Meu amigo está apaixonado, e me agarra
na mesa do bar. Fala monotonamente, e com veemência, da carta que
recebeu e dos telegramas que passou em resposta ― três ou quatro
ou cinco telegramas grandes e sucessivos, trezentos e quarenta e oito
cruzeiros de telegramas.
Pergunto porque não telefonou para a
moça. Não tivera coragem, não saberia falar, tivera medo do
interurbano não estar bom, da moça não poder falar direito por que
haveria gente escutando, e então ele acharia que ela estava
indiferente e sofreria demais: tivera medo sobretudo da hora de
desligar, da solidão insuportável em que se sentiria então depois
de ouvir sua voz, tivera medo de dizer alguma coisa que ela achasse
ridículo e ele sentisse isso, preferira escrever em telegramas
frases que pelo menos enquanto não tivessem resposta ficariam
vibrando, e não tinha certeza se até aquele momento ela já teria
chegado em casa, quem sabe, talvez naquele instante mesmo estivesse
abrindo os telegramas, talvez ainda de pé na sala, ainda com a bolsa
a tiracolo, vindo da rua, um pouco espantada de receber tantos
Westerns urgentes.
E com certeza sentaria no sofá, sentiria
que alguém da família a interrogava mudamente sobre aqueles
telegramas e diria alguma coisa vaga para afastar o curioso, e quem
sabe começasse a procurar entre aqueles números que vêm em cima do
telegrama a hora da expedição, para saber qual tinha sido mandado
primeiro, a diferença de tempo de um para outro.
Ou não teria saído de casa aquele dia,
e os telegramas teriam chegado ao longo da tarde, o primeiro devia
ter sido entregue pelo meio dia e meia, o segundo pelas três horas,
a empregada da casa com certeza teria rido achando graça de virem
assim tantos telegramas para dona Maria.
Ou talvez tivesse saído cedo e
telefonado da cidade dizendo que ia jantar fora, e então sua irmã
por exemplo teria dito “aqui tem quatro telegramas para você”,
ficaria indecisa se mandava abrir ou não, perguntaria de onde “meu
Deus que será isso”? Talvez pensasse em alguma notícia ruim,
alguma desgraça que a procurava com urgência: “bem, vou dar um
pulo aí em casa”. E então teria tomado um táxi e ao abrir os
telegramas teria ficado aliviada mas ao mesmo tempo também um pouco
desapontada, “que ideia” entretanto sorrindo.

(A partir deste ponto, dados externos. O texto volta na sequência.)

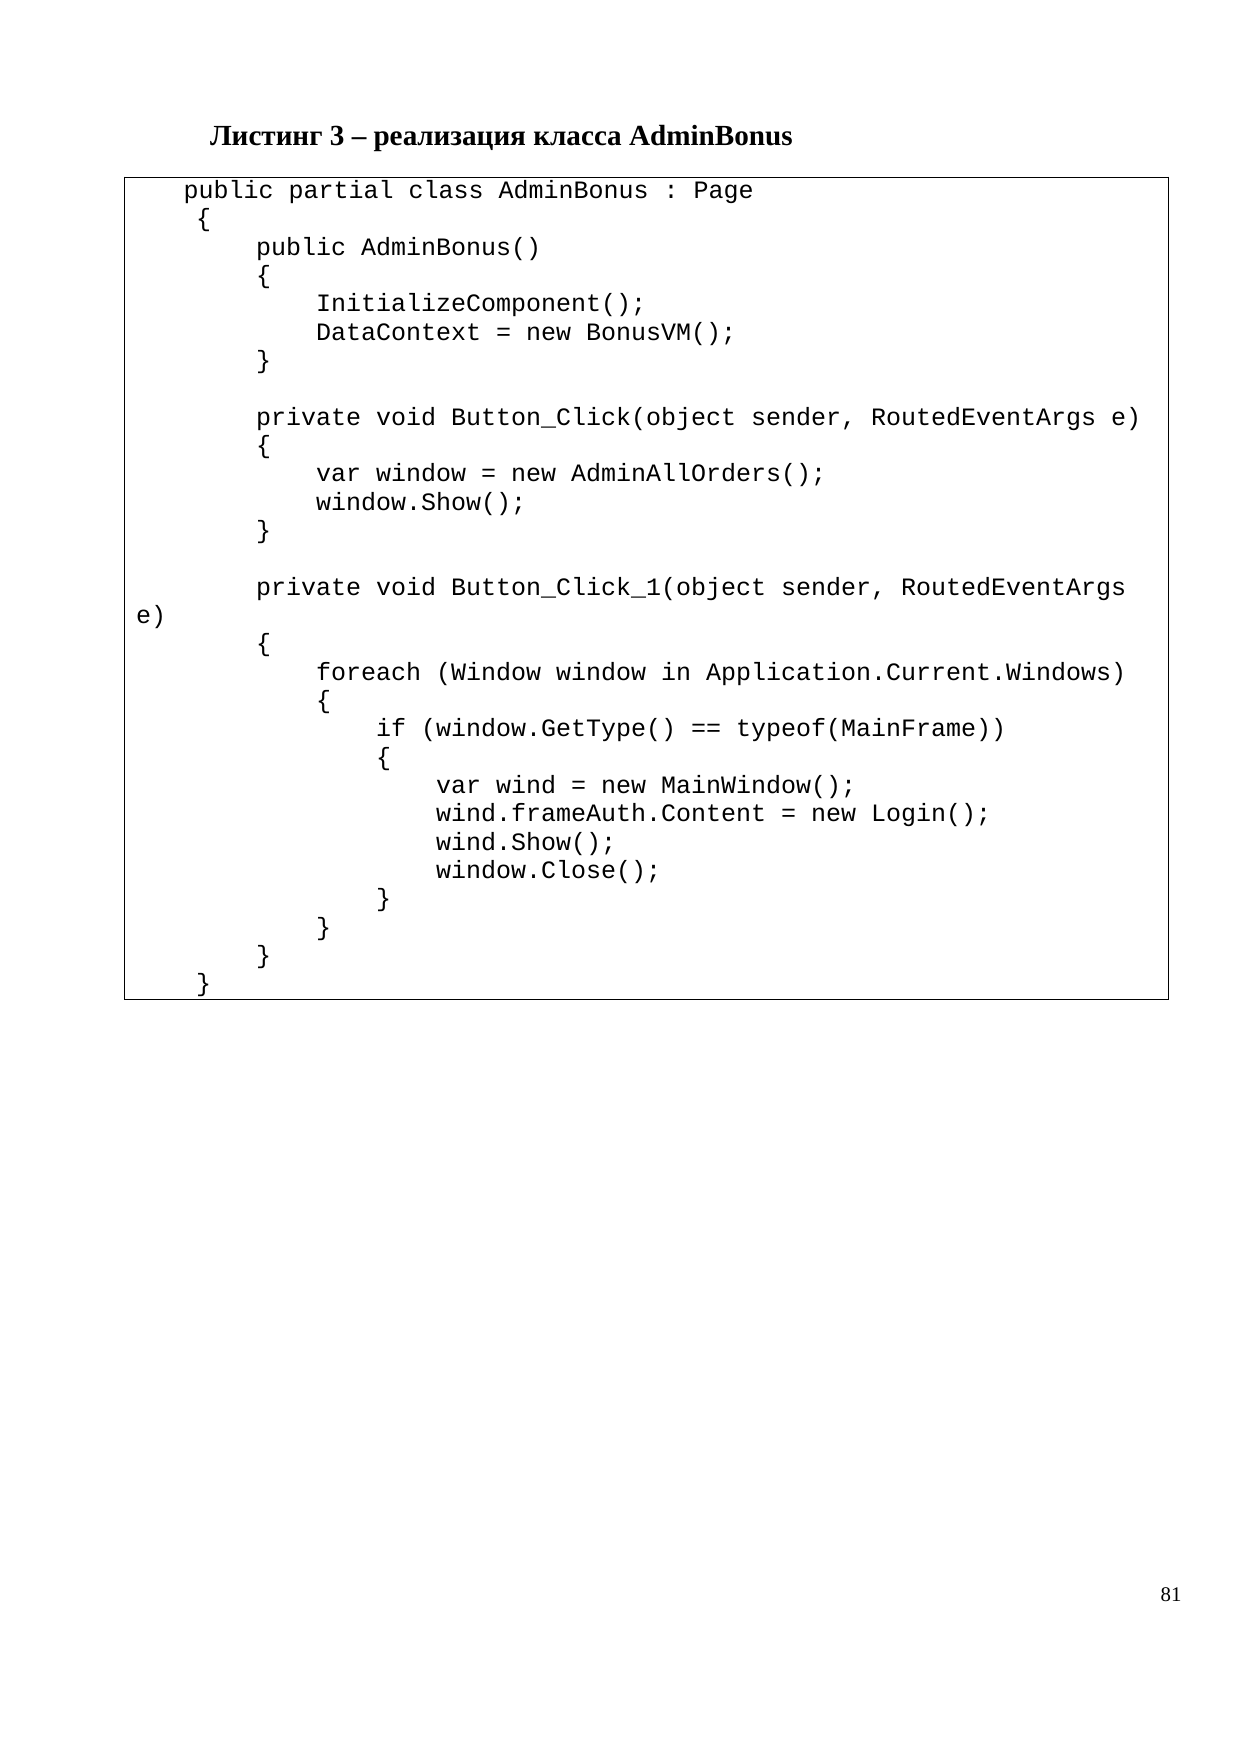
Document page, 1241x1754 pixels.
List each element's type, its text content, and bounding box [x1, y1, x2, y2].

text Листинг 3 – реализация класса AdminBonus [136, 118, 1181, 152]
table_header public partial class AdminBonus : Page { public AdminBonus() { InitializeComponent(); DataContext = new BonusVM(); } private void Button_Click(object sender, RoutedEventArgs e) { var window = new AdminAllOrders(); window.Show(); } private void Button_Click_1(object sender, RoutedEventArgs e) { foreach (Window window in Application.Current.Windows) { if (window.GetType() == typeof(MainFrame)) { var wind = new MainWindow(); wind.frameAuth.Content = new Login(); wind.Show(); window.Close(); } } } } [125, 178, 1168, 999]
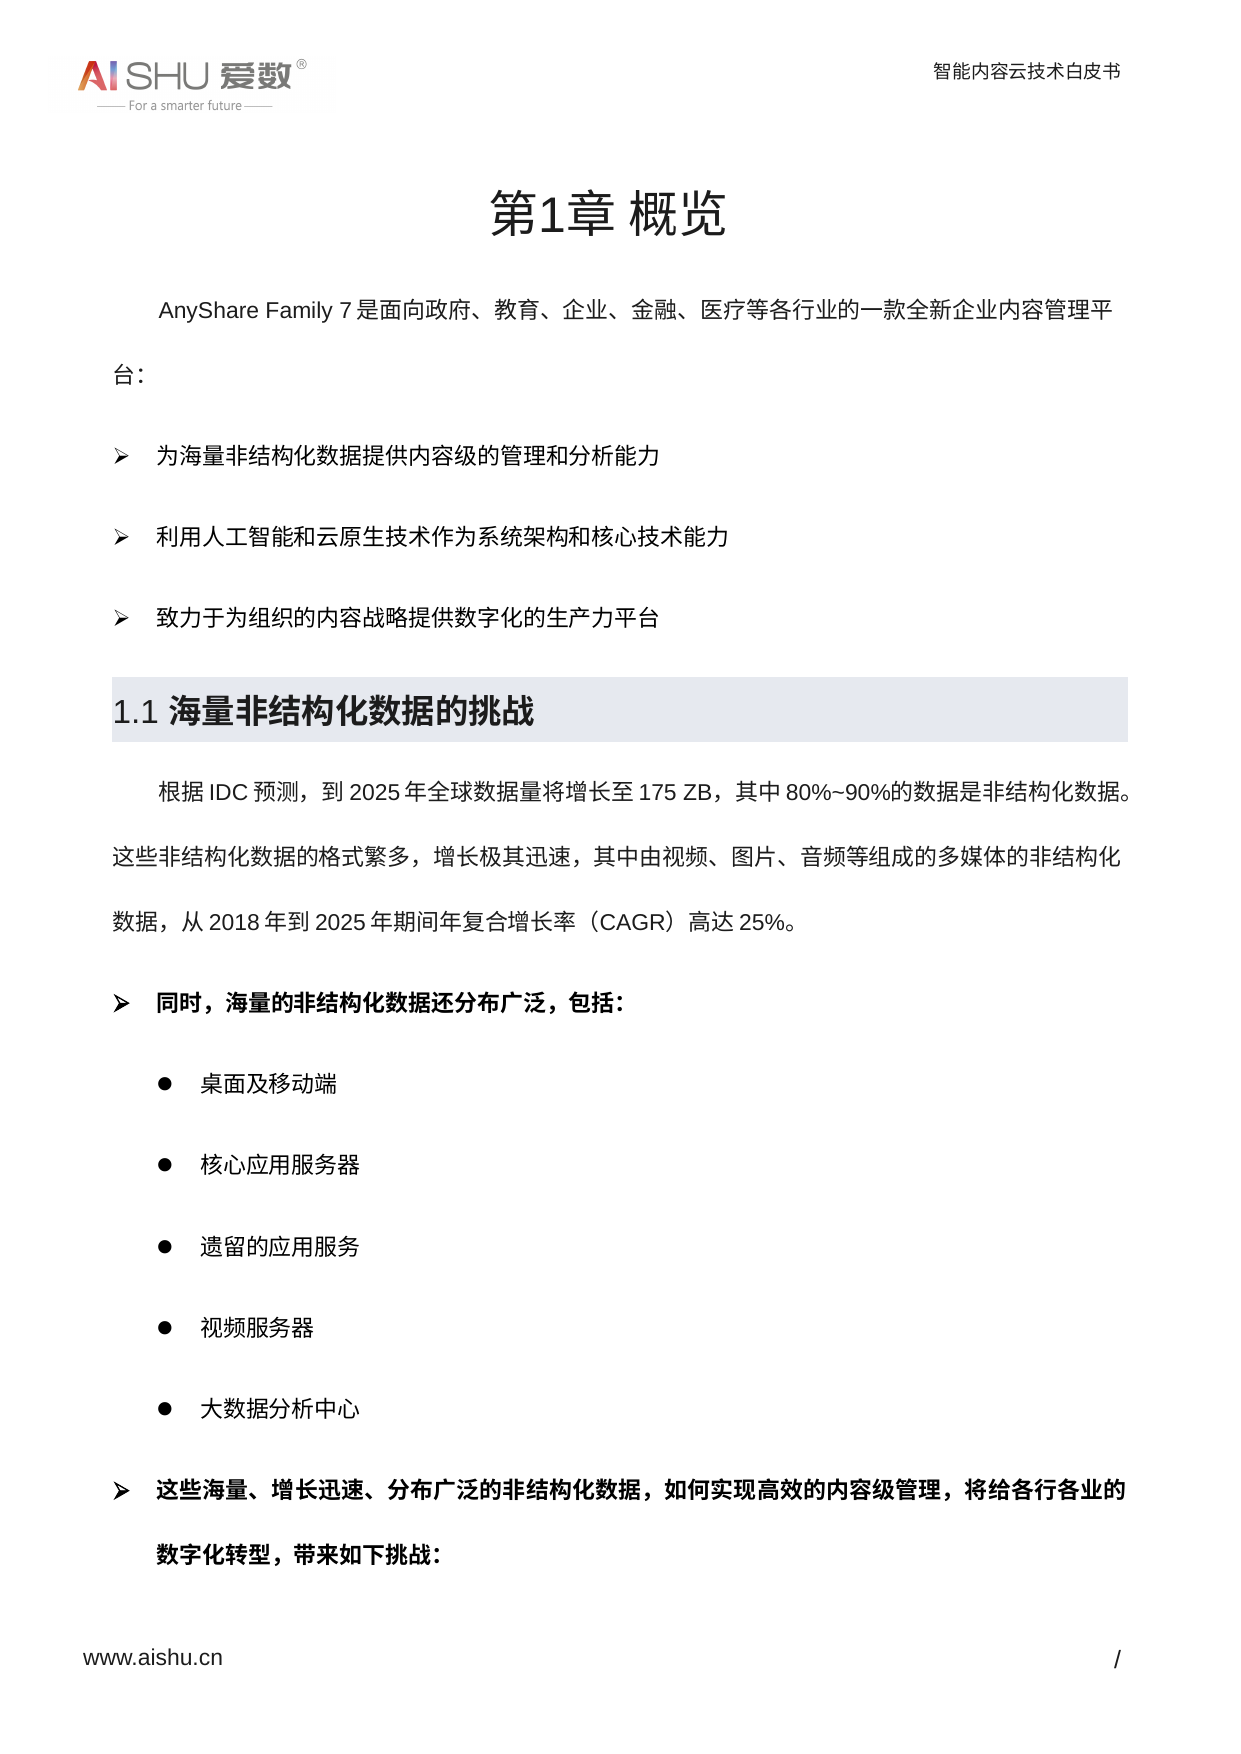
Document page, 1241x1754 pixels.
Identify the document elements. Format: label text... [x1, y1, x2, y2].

list 大数据分析中心 [156, 1375, 1128, 1440]
list 概览 [158, 162, 1128, 259]
list 桌面及移动端 [156, 1050, 1128, 1115]
list 利用人工智能和云原生技术作为系统架构和核心技术能力 [112, 503, 1128, 568]
list 遗留的应用服务 [156, 1213, 1128, 1278]
subtitle 海量非结构化数据的挑战 [112, 677, 1128, 742]
list 这些海量、增长迅速、分布广泛的非结构化数据，如何实现高效的内容级管理，将给各行各业的数字化转型，带来如下挑战： [112, 1457, 1128, 1587]
list 致力于为组织的内容战略提供数字化的生产力平台 [112, 584, 1128, 649]
list 核心应用服务器 [156, 1132, 1128, 1197]
picture [47, 56, 337, 113]
list 同时，海量的非结构化数据还分布广泛，包括： [112, 969, 1128, 1034]
list 视频服务器 [156, 1294, 1128, 1359]
text AnyShare Family 7是面向政府、教育、企业、金融、医疗等各行业的一款全新企业内容管理平台： [112, 276, 1128, 406]
list 为海量非结构化数据提供内容级的管理和分析能力 [112, 422, 1128, 487]
text 根据IDC预测，到2025年全球数据量将增长至175 ZB，其中80%~90%的数据是非结构化数据。这些非结构化数据的格式繁多，增长极其迅速，其中由视频、图片、音频等组成的多媒体的非结构化数据，从2018年到2025年期间年复合增长率（CAGR）高达25%。 [112, 758, 1128, 953]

Meu amigo está apaixonado e imagina
coisas, agora é tarde demais para telefonar, além disso seria
terrível saber que a essa hora ela não estava em casa ― não
estar em casa no dia que recebeu aqueles telegramas tão apaixonados!
Estar com aquele casal amigo e aquele sujeito em uma boate dançando,
sorrindo, talvez gostando um pouco demais da companhia daquele
sujeito, um sujeito que dança bem e tem esse traquejo de boate e
senhoras, essa bobagem que afinal qualquer idiota pode ter, ao passo
que uma paixão assim tão profunda, tão profunda, ninguém no mundo
nunca teve:
― “Rubem, v. nem pode imaginar, ela é
uma coisa! Quanto mais a gente conhece mais adora e acha mais linda e
além disso a maneira de sentir as coisas é uma criatura como não
existe no mundo, eu não sei não, tenho até medo, nunca na minha
vida tive uma paixão assim, também só mesmo uma mulher como aquela
poderia me fazer sentir isso”.
Meu amigo está apaixonado, tira do bolso
o envelope e tem de fazer um esforço violento, sinto que faz esse
esforço de cavalheirismo para não me mostrar a carta, mas pede que
eu olhe o sobrescrito, como se achasse a coisa mais maravilhosa do
mundo o nome dele escrito pela mão daquele anjo. Pode haver coisa
mais excelente e mais suprema? Aliás a carta não tem nada de mais,
mas o jeito dela dizer as coisas, “você nem pode imaginar, é uma
cartinha pequena eu já li cinquenta vezes”. E guarda aquele
envelope branco escrito à tinta azul como se fosse o único original
da única mensagem divina autêntica jamais enviada a um ser humano ―
e a esse ser humano sendo precisamente ele!
Meu amigo está apaixonado, já bebeu um
pouco demais, tira do bolso a passagem do avião para o dia seguinte
para ter certeza de que vai mesmo, de que amanhã poderá rever
aqueles cabelos, aqueles olhos, e o sorriso triste e lindo, ouvir
aquela voz dizendo coisas amigas, coisas para ele, coisas de sonho,
de sonho.... Meu amigo está apaixonado ― e de repente, no bar que
avança pela madrugada como um velho barco meio vazio eu sinto uma
estranha piedade e uma estranha inveja e uma secreta humilhação.